Si vous aviez vécu en 1820, auriez vous été un visiteur de pauvres ?
Comment agissait-on à l’époque et comment voyait on les « indigents » et les exclus ? C’était bien avant la création du travail social en tant que pratique qu’elle soit bénévole ou professionnelle. Mais ce travail « sur le social » nous éclaire particulièrement et nous rappelle que la question de «bons pauvres» et des «mauvais qui en profitent» a été posée depuis fort longtemps. Il n’est pas certain d’ailleurs que nos ancêtres aient été moins clairvoyants que nous.
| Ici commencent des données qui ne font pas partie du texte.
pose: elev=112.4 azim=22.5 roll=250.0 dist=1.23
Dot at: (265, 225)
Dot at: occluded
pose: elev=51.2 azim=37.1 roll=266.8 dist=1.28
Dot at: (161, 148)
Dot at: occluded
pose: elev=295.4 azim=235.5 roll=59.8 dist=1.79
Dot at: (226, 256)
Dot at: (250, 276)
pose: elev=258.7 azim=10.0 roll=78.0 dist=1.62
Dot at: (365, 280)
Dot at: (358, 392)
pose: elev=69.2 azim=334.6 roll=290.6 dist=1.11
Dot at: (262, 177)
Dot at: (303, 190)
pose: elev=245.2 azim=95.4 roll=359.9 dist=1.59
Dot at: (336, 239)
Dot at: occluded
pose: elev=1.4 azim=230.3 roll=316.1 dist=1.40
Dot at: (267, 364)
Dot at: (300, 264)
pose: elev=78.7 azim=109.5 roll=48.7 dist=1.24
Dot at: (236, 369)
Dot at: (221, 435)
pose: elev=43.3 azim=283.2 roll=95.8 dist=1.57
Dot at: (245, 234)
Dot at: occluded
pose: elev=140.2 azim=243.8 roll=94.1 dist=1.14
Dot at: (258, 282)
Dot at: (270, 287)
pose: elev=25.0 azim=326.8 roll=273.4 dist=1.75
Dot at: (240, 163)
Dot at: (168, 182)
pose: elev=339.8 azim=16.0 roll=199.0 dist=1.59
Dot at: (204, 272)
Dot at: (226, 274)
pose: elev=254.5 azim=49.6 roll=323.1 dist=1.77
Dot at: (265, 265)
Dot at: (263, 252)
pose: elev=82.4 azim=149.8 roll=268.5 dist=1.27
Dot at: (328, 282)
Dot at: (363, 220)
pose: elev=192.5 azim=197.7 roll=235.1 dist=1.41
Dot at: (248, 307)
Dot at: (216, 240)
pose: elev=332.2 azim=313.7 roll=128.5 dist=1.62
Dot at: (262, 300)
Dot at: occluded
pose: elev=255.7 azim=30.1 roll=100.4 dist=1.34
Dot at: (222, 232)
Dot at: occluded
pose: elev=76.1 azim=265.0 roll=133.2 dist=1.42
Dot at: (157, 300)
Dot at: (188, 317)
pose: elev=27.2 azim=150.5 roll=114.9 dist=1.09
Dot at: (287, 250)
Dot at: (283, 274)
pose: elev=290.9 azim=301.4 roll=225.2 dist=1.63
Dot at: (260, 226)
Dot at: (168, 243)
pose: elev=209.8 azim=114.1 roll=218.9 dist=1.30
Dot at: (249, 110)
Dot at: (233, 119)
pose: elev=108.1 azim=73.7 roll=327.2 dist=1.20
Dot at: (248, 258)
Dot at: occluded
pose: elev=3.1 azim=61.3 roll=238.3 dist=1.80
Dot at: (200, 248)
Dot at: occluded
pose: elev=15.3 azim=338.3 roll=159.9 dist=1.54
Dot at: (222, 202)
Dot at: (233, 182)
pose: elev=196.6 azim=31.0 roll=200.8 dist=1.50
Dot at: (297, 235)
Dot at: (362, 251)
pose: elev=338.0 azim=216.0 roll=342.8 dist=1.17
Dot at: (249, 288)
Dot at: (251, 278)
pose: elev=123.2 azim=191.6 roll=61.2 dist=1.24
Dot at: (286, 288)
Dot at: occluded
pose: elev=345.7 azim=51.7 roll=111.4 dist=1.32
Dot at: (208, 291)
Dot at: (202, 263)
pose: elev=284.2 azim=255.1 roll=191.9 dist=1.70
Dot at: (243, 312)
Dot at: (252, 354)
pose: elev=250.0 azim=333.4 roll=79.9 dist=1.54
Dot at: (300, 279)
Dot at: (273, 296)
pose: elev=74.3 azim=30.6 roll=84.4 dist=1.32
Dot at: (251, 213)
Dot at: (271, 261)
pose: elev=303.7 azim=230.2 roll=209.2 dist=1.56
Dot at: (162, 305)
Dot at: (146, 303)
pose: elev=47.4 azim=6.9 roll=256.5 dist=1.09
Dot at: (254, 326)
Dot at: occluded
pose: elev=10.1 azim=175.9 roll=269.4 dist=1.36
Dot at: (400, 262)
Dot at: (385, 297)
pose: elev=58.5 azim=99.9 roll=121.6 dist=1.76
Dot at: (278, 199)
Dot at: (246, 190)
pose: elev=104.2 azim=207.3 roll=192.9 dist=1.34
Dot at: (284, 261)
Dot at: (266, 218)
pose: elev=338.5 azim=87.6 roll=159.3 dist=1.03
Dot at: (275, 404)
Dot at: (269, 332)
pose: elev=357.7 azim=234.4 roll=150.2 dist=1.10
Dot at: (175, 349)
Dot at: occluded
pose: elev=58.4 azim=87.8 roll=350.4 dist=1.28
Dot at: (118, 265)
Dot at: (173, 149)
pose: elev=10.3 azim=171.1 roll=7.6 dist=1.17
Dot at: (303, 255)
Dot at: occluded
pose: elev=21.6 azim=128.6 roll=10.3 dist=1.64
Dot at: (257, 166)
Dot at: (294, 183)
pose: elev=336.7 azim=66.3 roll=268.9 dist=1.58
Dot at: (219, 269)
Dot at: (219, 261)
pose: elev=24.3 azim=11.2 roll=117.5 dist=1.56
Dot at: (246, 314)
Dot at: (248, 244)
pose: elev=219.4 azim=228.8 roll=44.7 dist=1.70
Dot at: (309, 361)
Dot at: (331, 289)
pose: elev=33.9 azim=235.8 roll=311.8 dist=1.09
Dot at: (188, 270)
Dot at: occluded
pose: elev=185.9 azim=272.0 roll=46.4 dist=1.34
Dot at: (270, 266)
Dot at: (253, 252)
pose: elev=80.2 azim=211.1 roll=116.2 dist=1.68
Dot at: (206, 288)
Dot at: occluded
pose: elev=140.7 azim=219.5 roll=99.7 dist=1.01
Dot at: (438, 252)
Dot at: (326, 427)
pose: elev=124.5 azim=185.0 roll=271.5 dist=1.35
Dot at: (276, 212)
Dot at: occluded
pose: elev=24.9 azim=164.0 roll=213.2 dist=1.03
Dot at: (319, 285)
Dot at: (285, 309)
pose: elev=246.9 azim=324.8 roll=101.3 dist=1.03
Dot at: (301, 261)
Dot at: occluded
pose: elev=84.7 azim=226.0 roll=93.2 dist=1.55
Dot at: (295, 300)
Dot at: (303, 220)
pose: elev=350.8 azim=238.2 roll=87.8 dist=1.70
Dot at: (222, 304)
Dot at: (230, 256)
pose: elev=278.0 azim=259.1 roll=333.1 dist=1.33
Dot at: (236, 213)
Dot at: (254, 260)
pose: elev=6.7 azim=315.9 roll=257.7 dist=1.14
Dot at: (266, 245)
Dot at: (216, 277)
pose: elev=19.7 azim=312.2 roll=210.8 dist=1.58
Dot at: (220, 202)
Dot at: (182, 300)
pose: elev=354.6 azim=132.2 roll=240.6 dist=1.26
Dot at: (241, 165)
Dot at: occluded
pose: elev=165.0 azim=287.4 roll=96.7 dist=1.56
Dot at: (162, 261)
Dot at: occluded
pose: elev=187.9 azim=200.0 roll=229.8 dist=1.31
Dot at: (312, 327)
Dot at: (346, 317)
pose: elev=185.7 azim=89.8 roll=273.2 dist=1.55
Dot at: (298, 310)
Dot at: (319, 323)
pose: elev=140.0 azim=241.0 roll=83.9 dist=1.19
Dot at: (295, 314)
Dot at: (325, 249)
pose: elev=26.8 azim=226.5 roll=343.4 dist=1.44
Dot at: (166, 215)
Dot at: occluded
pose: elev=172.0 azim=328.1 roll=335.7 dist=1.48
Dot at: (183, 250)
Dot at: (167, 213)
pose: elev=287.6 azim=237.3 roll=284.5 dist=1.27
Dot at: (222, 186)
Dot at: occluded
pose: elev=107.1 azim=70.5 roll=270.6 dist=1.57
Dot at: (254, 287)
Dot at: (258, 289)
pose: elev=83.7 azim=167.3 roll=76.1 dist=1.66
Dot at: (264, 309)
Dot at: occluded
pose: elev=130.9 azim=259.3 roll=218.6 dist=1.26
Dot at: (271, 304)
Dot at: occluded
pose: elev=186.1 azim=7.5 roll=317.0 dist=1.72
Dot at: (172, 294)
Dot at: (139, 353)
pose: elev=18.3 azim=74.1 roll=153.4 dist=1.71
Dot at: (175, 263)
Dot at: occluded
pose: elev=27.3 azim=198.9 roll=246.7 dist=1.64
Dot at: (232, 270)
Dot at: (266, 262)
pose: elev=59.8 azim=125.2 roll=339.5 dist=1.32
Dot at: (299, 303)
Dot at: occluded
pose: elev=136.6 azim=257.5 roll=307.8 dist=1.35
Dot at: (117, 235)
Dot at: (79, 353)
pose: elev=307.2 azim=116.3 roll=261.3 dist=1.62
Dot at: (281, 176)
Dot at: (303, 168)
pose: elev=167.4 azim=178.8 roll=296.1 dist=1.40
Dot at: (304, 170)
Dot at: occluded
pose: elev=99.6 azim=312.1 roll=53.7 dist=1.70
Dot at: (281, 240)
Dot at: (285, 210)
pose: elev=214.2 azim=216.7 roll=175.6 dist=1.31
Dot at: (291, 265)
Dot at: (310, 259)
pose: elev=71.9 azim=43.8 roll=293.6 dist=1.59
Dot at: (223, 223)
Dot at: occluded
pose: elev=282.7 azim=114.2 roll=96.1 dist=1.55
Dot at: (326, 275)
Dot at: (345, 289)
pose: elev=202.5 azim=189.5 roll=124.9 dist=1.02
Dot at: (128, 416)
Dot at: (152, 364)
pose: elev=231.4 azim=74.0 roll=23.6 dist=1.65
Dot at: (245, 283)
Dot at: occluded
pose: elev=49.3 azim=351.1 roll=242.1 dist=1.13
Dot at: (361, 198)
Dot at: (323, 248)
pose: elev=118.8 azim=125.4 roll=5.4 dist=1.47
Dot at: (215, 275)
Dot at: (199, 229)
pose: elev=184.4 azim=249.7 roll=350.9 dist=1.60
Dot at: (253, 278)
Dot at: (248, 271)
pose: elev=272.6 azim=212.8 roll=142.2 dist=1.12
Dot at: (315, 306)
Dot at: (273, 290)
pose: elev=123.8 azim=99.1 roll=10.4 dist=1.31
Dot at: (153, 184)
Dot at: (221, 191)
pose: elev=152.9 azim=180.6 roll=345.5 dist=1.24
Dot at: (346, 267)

A cette époque, il n’existait que le « grand art de la charité» pour porter assistance aux exclus et aux «miséreux». Il s’appuyait sur un système de secours public avec notamment un régime d’aides à domicile qui avait été institué par une ordonnance royale datant du 2 juillet 1816 et la création des « maisons d’humanité ».
Cette façon d’agir ett d’aider les « déshérités » a eu aussitôt ses détracteurs «Une sorte de scepticisme systématique semble s’élever, depuis quelques années, sur les premiers principes qui jusqu’alors avaient présidé à la création et à la direction des « établissements d’humanité ». L’école formée par les écrits de Malthus a particulièrement élevé des doutes sur l’utilité de ce genre d’établissement «On se demande si la charité, telle qu’elle s’exerçait jusqu’à ce jour, ne va pas contre son propre but ; si, en s’étudiant à soulager le malheur, elle n’accroît pas indéfiniment le nombre de ceux qui le subissent.» écrivait-on à l’époque. Aider les pauvres était ainsi considéré par certains comme favorisant l’oisiveté et donc la pauvreté. Bien sûr cette assertion était porté par une certaine noblesse et bourgeoisie qui construisaient ainsi un argumentaire ayant pour principal intérêt de défendre des privilèges.
Mais revenons au verbatim de l’ouvrage : «On entend quelquefois reléguer avec dédain parmi les rêves philanthropiques, le régime de secours qui avait paru le plus sage et le plus salutaire. Cette question est d’une immense gravité, et, si ces doutes spéculatifs s’étendaient à la pratique, ils ne tendraient à rien moins qu’à faire fermer tous les asiles ouverts à l’indigence ». C’est pourquoi est né ce livre « le visiteur du pauvre». Il s’agissait de montrer une réalité opposée aux arguments maintes fois entendus à toutes les époques indiquant que l’assistance, faisant le lit de l’assistanat, contribuait à amplifier l’exclusion plutôt que de la réduire.
La charité bien ordonnée
On n’y allait pas par quatre chemins à une époque ou seul existait l’acte charitable : « Le riche et l’infortuné comme deux concitoyens qui se retrouvent dans une contrée lointaine, se reconnaissent et s’embrassent. Faites-y bien attention: c’est le même principe qui appelle l’âge mûr à la protection de l’enfance, et place l’enfance sous la protection de l’âge mûr » était-il précisé. On mesure bien aujourd’hui toutes les dérives qui pouvaient exister sur ce sujet. Il n’était pas question à l’époque de considérer l’acte charitable comme la combinaison du don et de la compassion. Non le riche et le pauvre étaient inscrits dans un sentiment divin issu de la pensée religieuse où les apôtres de Saint Paul faisaient figure de référence.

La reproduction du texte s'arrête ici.